En ce qui concerne les circuits courts, là aussi la Chambre formule des propositions : l’adoption d’un cadre juridique au regard du droit de l’urbanisme, qui permettrait le développement de l’agritourisme ; mais aussi la modification des règles de la commande publique, afin que puisse être retenu un critère d’approvisionnement local car, “en dépit des ambitions portées par la loi, 50 % de produits durables et de qualité, 20 % de produits bio dans les approvisionnements de la restauration collective, nous atteignons péniblement 5 à 6 %”.

Des équations insolubles

Malgré tous les efforts engagés, l’équation risque de devenir insoluble sur le terrain, compte tenu des contraintes toujours plus fortes qui pèsent sur la production. “Une ZNT ‘eau’ de 100 mètres, telle que la réclament les défenseurs de l’environnement, génère une emprise de 9 000 hectares à l’échelle du département, quasiment notre surface de vignoble ! Aujourd’hui, des avancées ont été obtenues, notamment en termes de modalités d’information des riverains.
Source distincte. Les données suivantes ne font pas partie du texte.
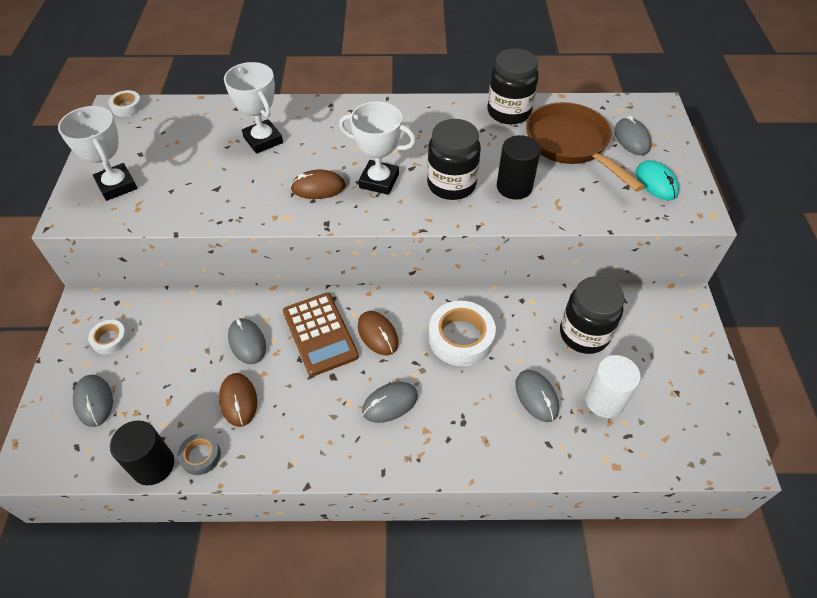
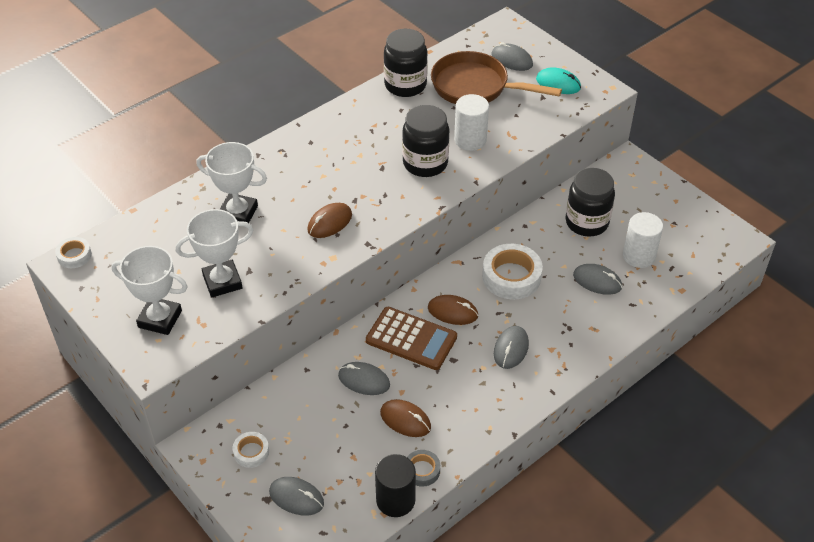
camera: 40 degrees left, 5 degrees down
(379, 181) = (370, 191): white trophy -> white trophy (222, 282)
(514, 187) = (470, 140): black cylinder -> white cylinder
En revanche, le sujet de la réciprocité à imposer aux aménageurs est laissé de côté comme évidemment celui, explosif, de la compensation”, poursuit le président.

Face aux tensions ressenties, “les cellules de soutien psychologique, c’est bien, mais il nous faut surtout des solutions”, s’inquiète Isabelle Grandin : “Nous n’avons pas commencé à ramasser les artichauts, mais les produits espagnols sont en rayon à des prix en dessous des coûts de production. Et il faut arriver à embaucher et à sauver les cultures envahies de campagnols, quand ce ne sont pas les sangliers…”. La hausse des emballages inquiète aussi, comme le souligne l’oléiculteur, Laurent Israelian : “Au-delà de la hausse des coûts de l’emballage, il y a également des problèmes de délais d’approvisionnement. Il faudrait faire du stock mais, pour cela, il faut avoir la trésorerie”.

L’Ukraine a remis la balle au centre”, résume Patrick Lévêque, en rappelant l’importance de la souveraineté alimentaire. Mais encore faut-il donner les moyens aux agriculteurs de répondre aux attentes, de maintenir “une agriculture compétitive. (…)
À partir de là, les installations, les transitions de l’agriculture, la création de valeur et d’emplois dans les territoires suivront naturellement”.